Examples of Algorithmic Bias
When not accounted for, algorithmic bias can create great harm. Often the victims of the bias are the same victims of societal prejudice. A few of these cases include:
Amazon Automated Hiring
In 2014 Amazon began engineering an algorithm to automate hiring; by 2018 its algorithm demonstrated a marginalized bias (sex-bias). Amazon’s software engineers skewed disproportionately male. When using the existing pool of employees as training data, the algorithm naturally downgraded resumes with references to ‘women’s’ and graduates of two all-women’s colleges. (Dastin, 2018). Amazon tried correcting these issues, but the bias continued and then discontinued the program in 2018 (Goodman, 2018).
Medical Industry
In 2007 the Vaginal Birth after Cesarean Delivery (VBAC) algorithm was designed for providers to assess the safety of giving birth vaginally for their patients, and illuminating women at risk of uterine ruptures. While the training data focused on factors such as the woman’s age, it predicted that Black and Hispanic women were less likely to have a successful vaginal birth after having a C-section than non-Hispanic white women. Effectively, the algorithm identified symptoms of inequality based on instructional racism and attributed these as medical factors to guide prognosis. In 2017, research revealed that error and that it caused doctors to perform more C-sections on these on Black and Hispanic women than on non-Hispanic white women (Vas et al., 2019). While few large-scale deployments of AI currently exist, the above issue demonstrates just one of the concerns of its application (Panch et al., 2019).

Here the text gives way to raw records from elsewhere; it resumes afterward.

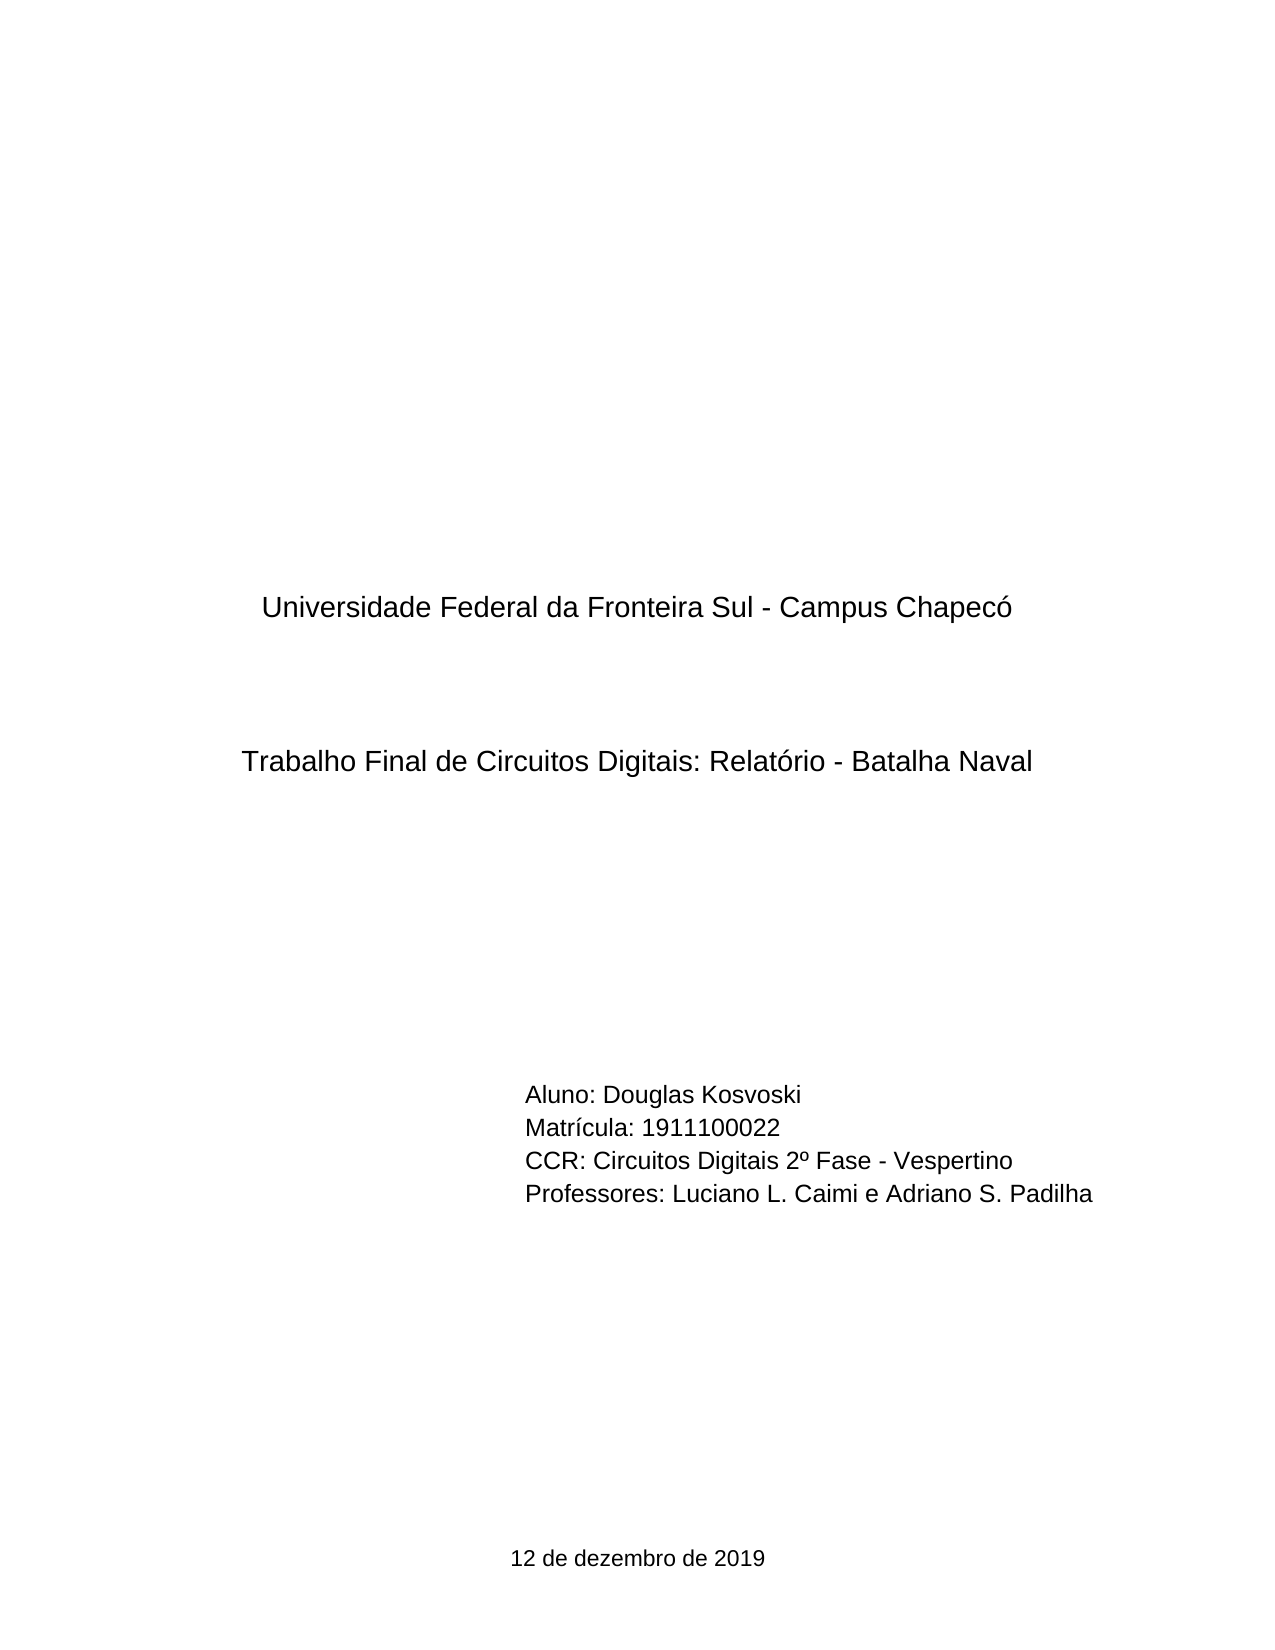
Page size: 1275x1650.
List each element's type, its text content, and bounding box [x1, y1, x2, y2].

text Matrícula: 1911100022 [450, 1113, 1125, 1141]
text Trabalho Final de Circuitos Digitais: Relatório - Batalha Naval [150, 744, 1125, 777]
text Universidade Federal da Fronteira Sul - Campus Chapecó [150, 590, 1125, 623]
text Professores: Luciano L. Caimi e Adriano S. Padilha [525, 1179, 1125, 1207]
text Aluno: Douglas Kosvoski [450, 1079, 1125, 1108]
text CCR: Circuitos Digitais 2º Fase - Vespertino [450, 1146, 1125, 1174]
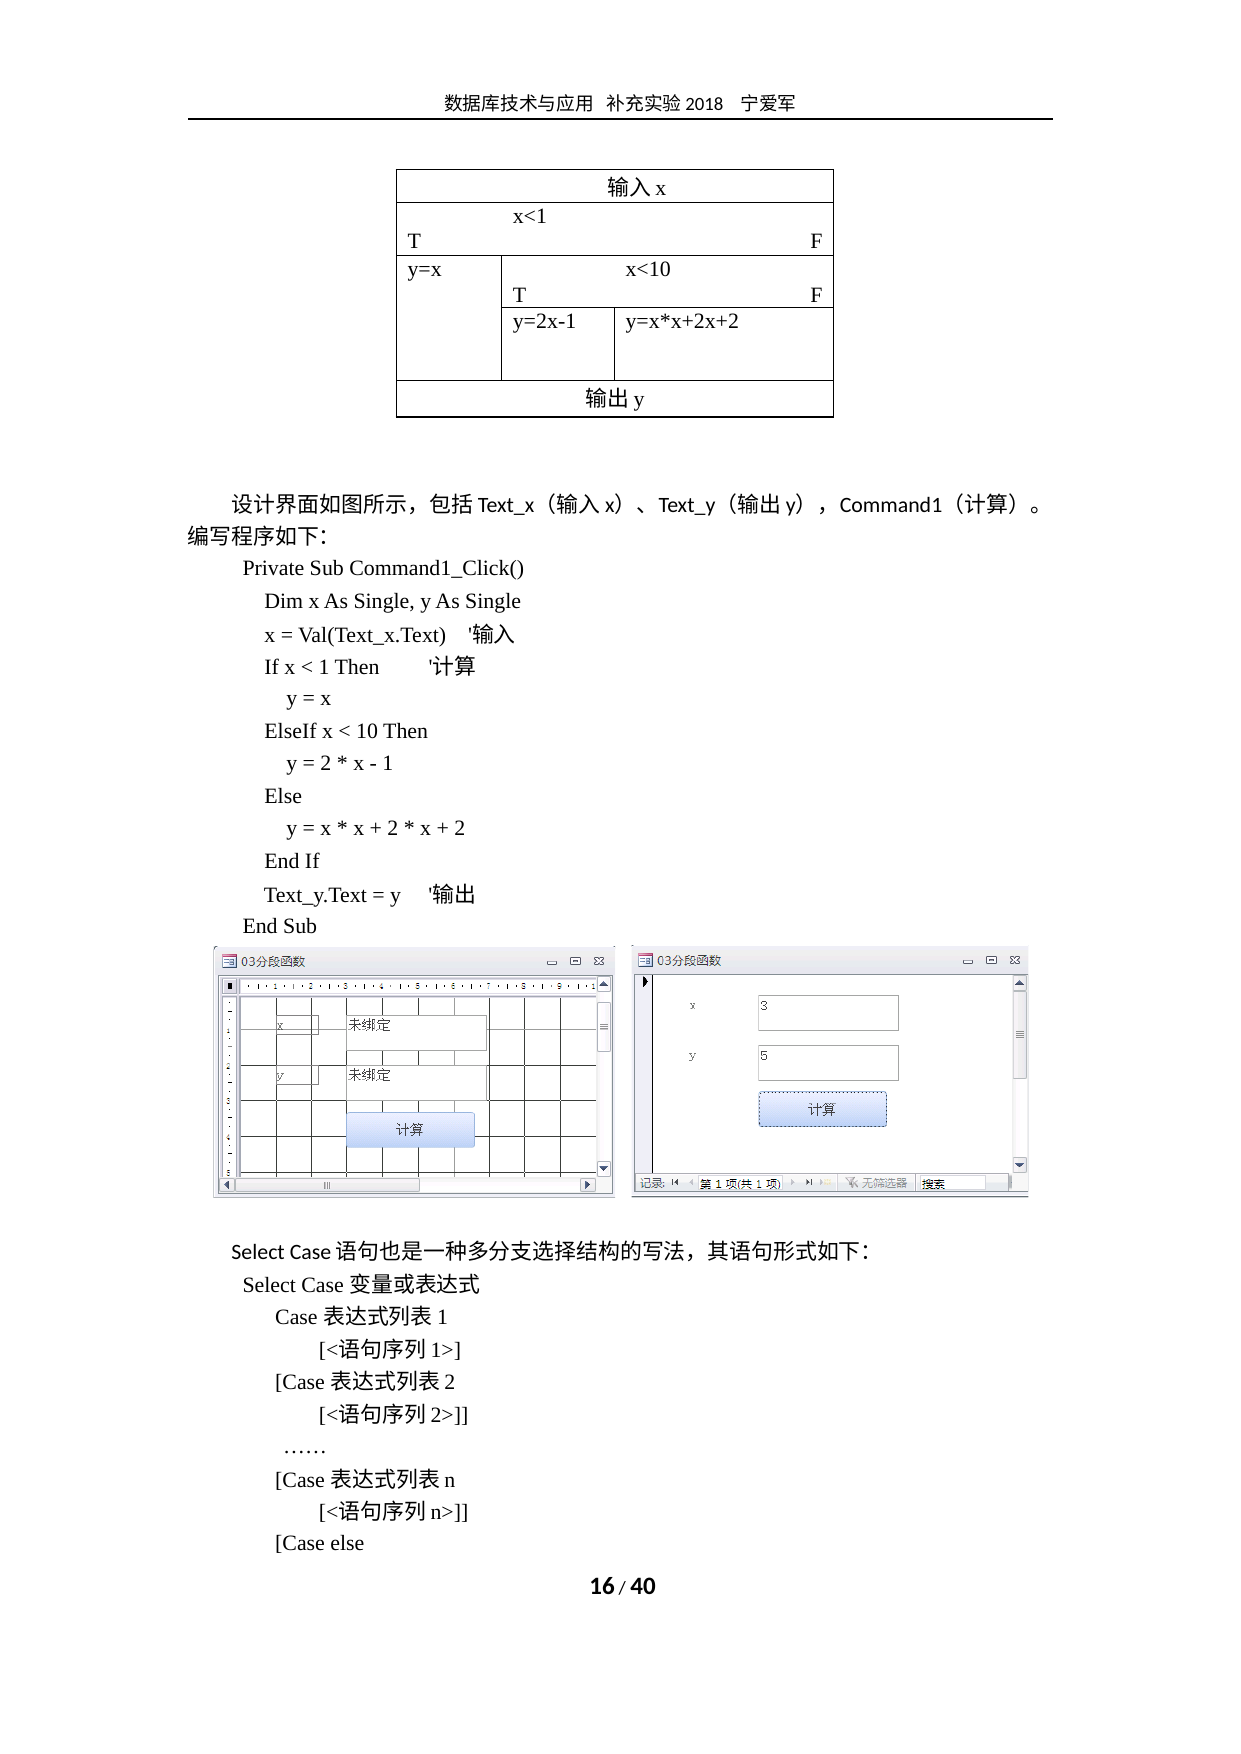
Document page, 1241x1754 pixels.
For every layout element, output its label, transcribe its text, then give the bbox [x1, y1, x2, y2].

text Select Case 变量或表达式 [187, 1266, 1053, 1299]
text End If [187, 844, 1053, 876]
text If x < 1 Then '计算 [187, 649, 1053, 681]
text Select Case语句也是一种多分支选择结构的写法，其语句形式如下： [187, 1234, 1053, 1266]
text y = x [187, 681, 1053, 714]
text …… [228, 1429, 1053, 1461]
text End Sub [187, 909, 1053, 941]
text Case 表达式列表1 [187, 1299, 1053, 1331]
text Else [187, 779, 1053, 811]
text [Case 表达式列表2 [187, 1364, 1053, 1396]
text [<语句序列1>] [187, 1331, 1053, 1364]
text [Case else [187, 1526, 1053, 1559]
text Private Sub Command1_Click() [187, 551, 1053, 584]
text [<语句序列2>]] [187, 1396, 1053, 1429]
text y = 2 * x - 1 [187, 746, 1053, 779]
text 设计界面如图所示，包括Text_x（输入x）、Text_y（输出y），Command1（计算）。编写程序如下： [187, 486, 1053, 551]
text Text_y.Text = y '输出 [187, 876, 1053, 909]
picture [631, 945, 1029, 1198]
text Dim x As Single, y As Single [187, 584, 1053, 616]
picture [213, 946, 615, 1198]
text y = x * x + 2 * x + 2 [187, 811, 1053, 844]
text ElseIf x < 10 Then [187, 714, 1053, 746]
text x = Val(Text_x.Text) '输入 [187, 616, 1053, 649]
text [Case 表达式列表n [187, 1461, 1053, 1494]
text [<语句序列n>]] [187, 1494, 1053, 1526]
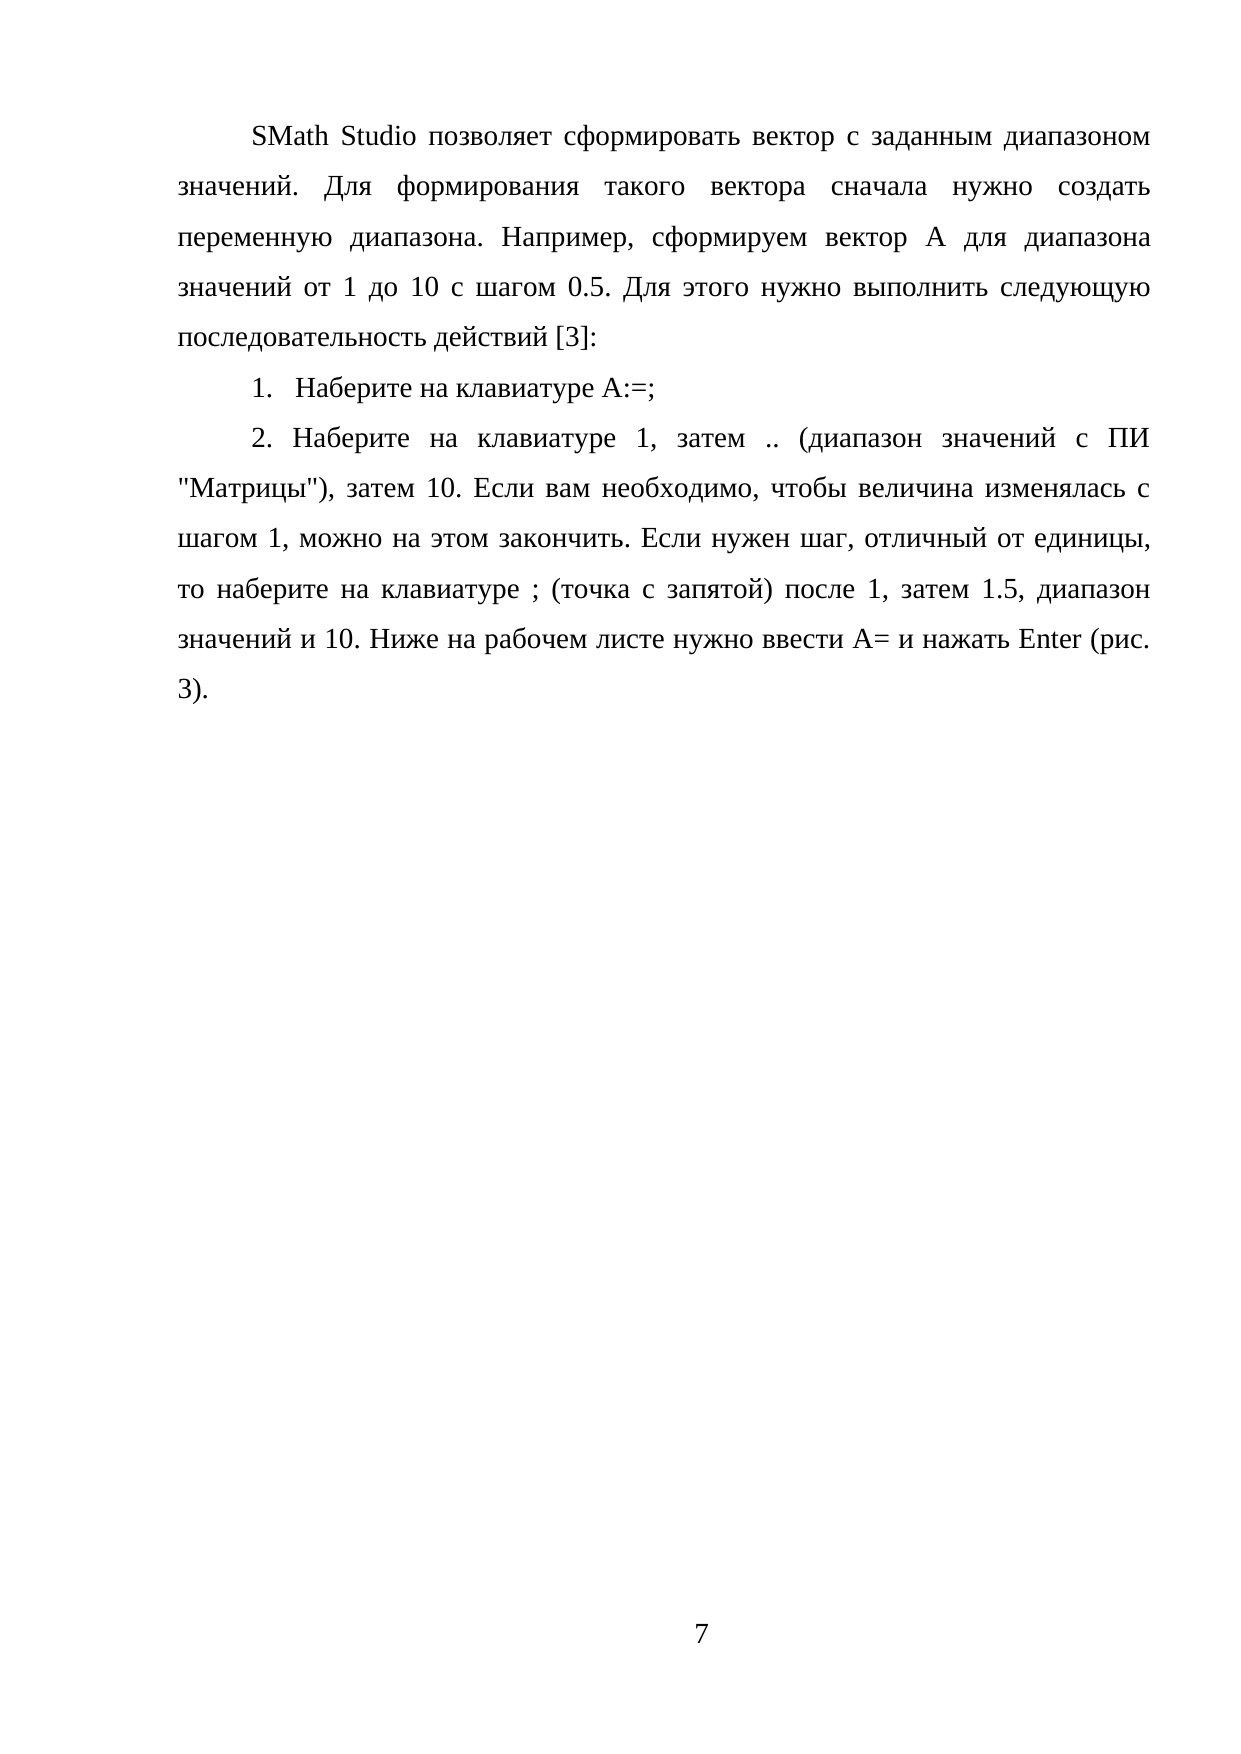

Moreover, most positive results from AI systems using patient data are fraught with issues (Fraser et al., 2018). Regardless, we can expect a growing reliance on AI in healthcare (Mittermaier et al., 2023)
Mortgage Lending
Credit scores have a long history of intentional and legalized discrimination that still display racial bias (Wu, 2024), however AI bias has amplified the effects when an algorithm was applied to mortgage lending. Compared to white applicants, lenders were; 40% more likely to turn down Latino applicants, 50% more likely to turn down Asian/Pacific Islander applicants; 70% more likely to turn down Native American applicants, even if all candidates met the same criteria (Martinez and Kirchner, 2021). Further, 80% of black mortgage applicants were denied (Hale, 2021). By adopting seemingly non-partial algorithms to large data sets, the AI bias has contributed to institutional racism that will probably create more data about homeownership rates that can be used to perpetuate its bias.